→ Work order
The expected output is the full data, repeated exactly, without pictures.

*** Records ***

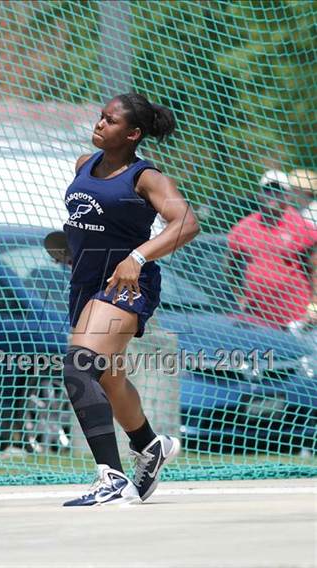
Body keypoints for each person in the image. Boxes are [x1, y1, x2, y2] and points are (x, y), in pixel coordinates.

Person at [61, 92, 200, 506]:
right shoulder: (84, 165)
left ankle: (110, 476)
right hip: (86, 285)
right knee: (107, 376)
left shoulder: (146, 176)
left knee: (79, 365)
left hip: (125, 285)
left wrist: (137, 257)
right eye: (100, 117)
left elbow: (186, 223)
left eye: (110, 120)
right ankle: (150, 445)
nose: (99, 124)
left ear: (133, 133)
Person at [226, 169, 317, 328]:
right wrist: (239, 297)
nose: (272, 195)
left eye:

*** End of Records ***

→ Answer area
Body keypoints for each person in the image. Boxes are [x1, y1, x2, y2] and points are (x, y), in pixel coordinates.

Person at [61, 92, 200, 506]:
right shoulder: (84, 165)
left ankle: (110, 476)
right hip: (86, 285)
right knee: (107, 376)
left shoulder: (146, 176)
left knee: (79, 365)
left hip: (125, 285)
left wrist: (137, 257)
right eye: (100, 117)
left elbow: (186, 223)
left eye: (110, 120)
right ankle: (150, 445)
nose: (99, 124)
left ear: (133, 133)
Person at [226, 169, 317, 328]:
right wrist: (239, 297)
nose: (272, 195)
left eye:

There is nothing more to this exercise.